1930: Korea unter japanischer Herrschaft. Die reiche Erbin Lady Hideko wohnt mit ihrem kontrollierenden Onkel auf einem Prunkwohnsitz. Die jugendliche Trickbetrügerin Sookee schleicht sich auf das Anwesen als Dienstmädchen ein. Sie soll einen Hochstapler, der sich als Graf ausgibt, dabei unterstützen, sich an die wohlhabende Dame ranzumachen und sie auszunehmen. Doch zwischen Sookee und Hideko keimt eine sinnliche, aber verbotene Liebesaffäre auf…

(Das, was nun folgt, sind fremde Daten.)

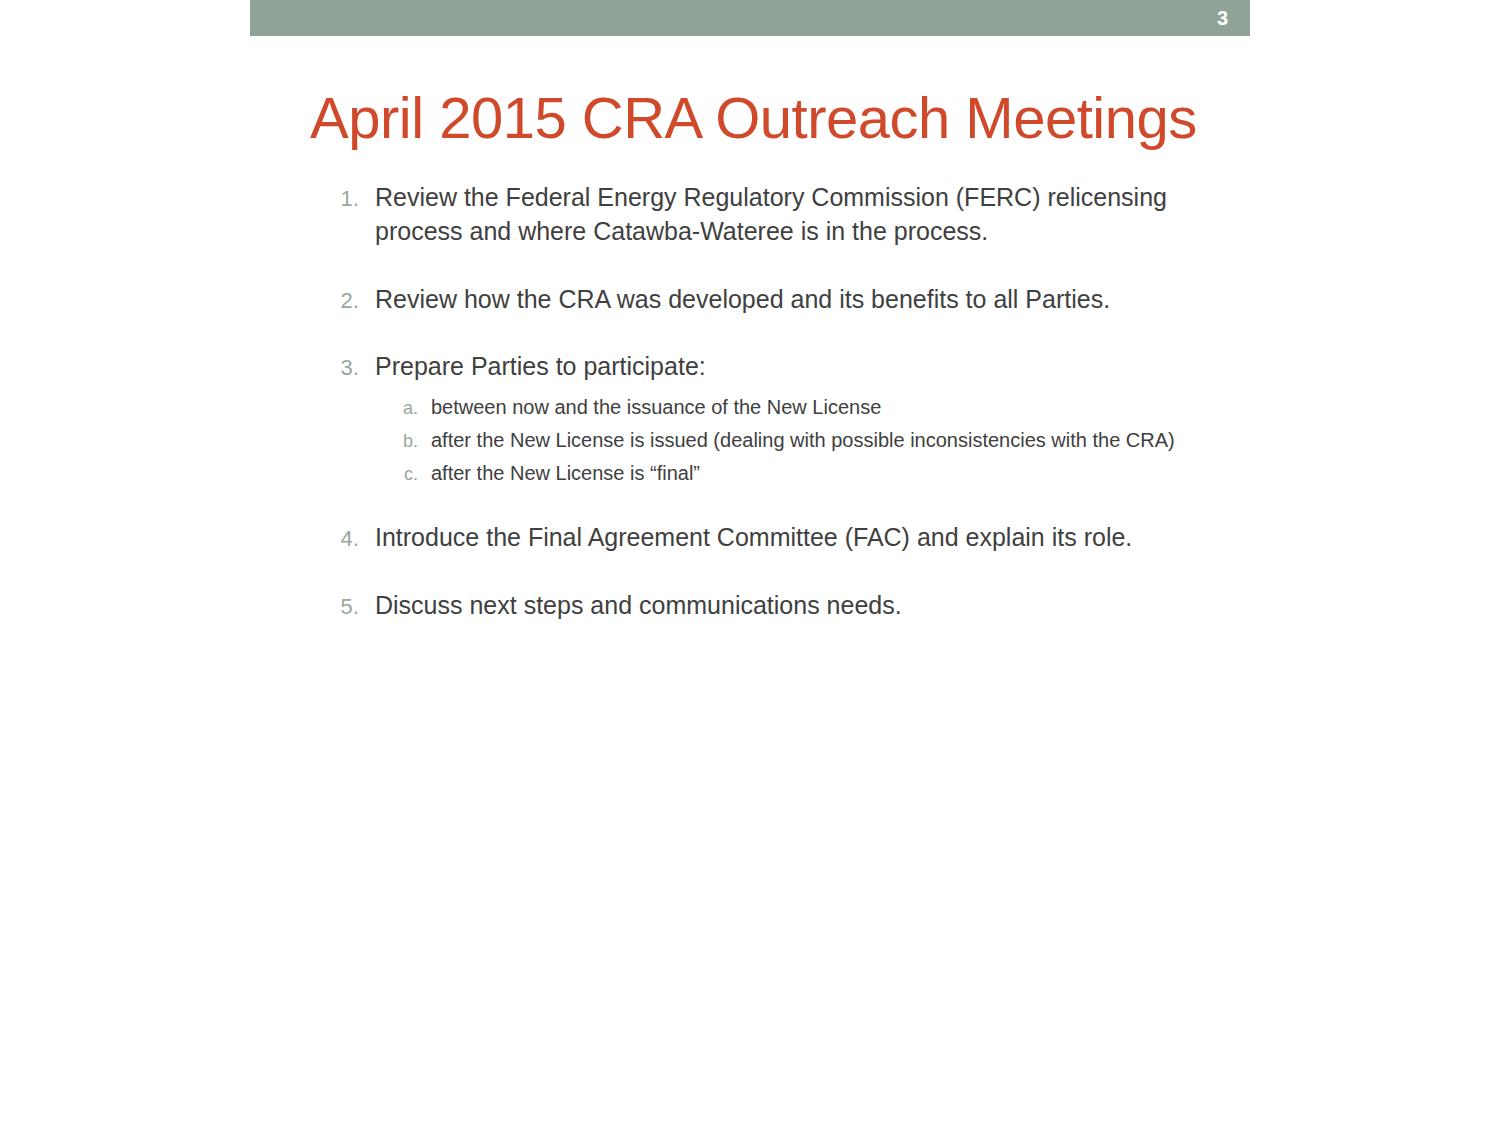3
April 2015 CRA Outreach Meetings
Review the Federal Energy Regulatory Commission (FERC) relicensing process and where Catawba-Wateree is in the process.
Review how the CRA was developed and its benefits to all Parties.
Prepare Parties to participate:
between now and the issuance of the New License
after the New License is issued (dealing with possible inconsistencies with the CRA)
after the New License is “final”
Introduce the Final Agreement Committee (FAC) and explain its role.
Discuss next steps and communications needs.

Vom südkoreanischen Regisseur Park Chan-wook (OLDBOY, STOKER, I’M A CYBORG BUT THAT’S OK) kann man eigentlich nur erlesenste Filmkunst erwarten. Das dachten sich wohl auch die insgesamt 176 Länder, die sich die Vertriebsrechte sicherten, was ein Rekord für den koreanischen Film darstellt. THE HANDMAIDEN ist ein in drei Kapitel unterteiltes Liebesepos. Eine Mischung aus feinfühligem Lesbendrama und doppelbödigem Thriller. BLAU IST EINE WARME FARBE meets OLDBOY, wenn man so will. Ein diebisches Hausmädchen. Eine Adelige mit Todessehnsucht. Ein ungleiches und genau deswegen stimmiges Paar, welches von den beiden Darstellerinnen perfekt verkörpert wird. Die verbotene Liaison bezaubert, fesselt, ist mit einer Laufzeit von fast zweieinhalb Stunden aber auch sehr anstrengend. Die einprägsamsten Szenen des Films sind die Sexszenen zwischen den beiden Protagonistinnen. Für koreanische Verhältnisse unglaublich mutig und explizit. Scherentechnik und 69 inklusive. Wirklich stark ist THE HANDMAIDEN aber in seinen sinnlichen Momenten. Zum Beispiel, wenn Seekoo ihrer Herrin den Finger in den Mund steckt, um einen verletzten Zahn zu prüfen. Oft reicht auch nur eine leichte Berührung oder ein feines Streicheln. Regisseur Park Chan-wook ist der Meister solcher sinnlicher Andeutungen.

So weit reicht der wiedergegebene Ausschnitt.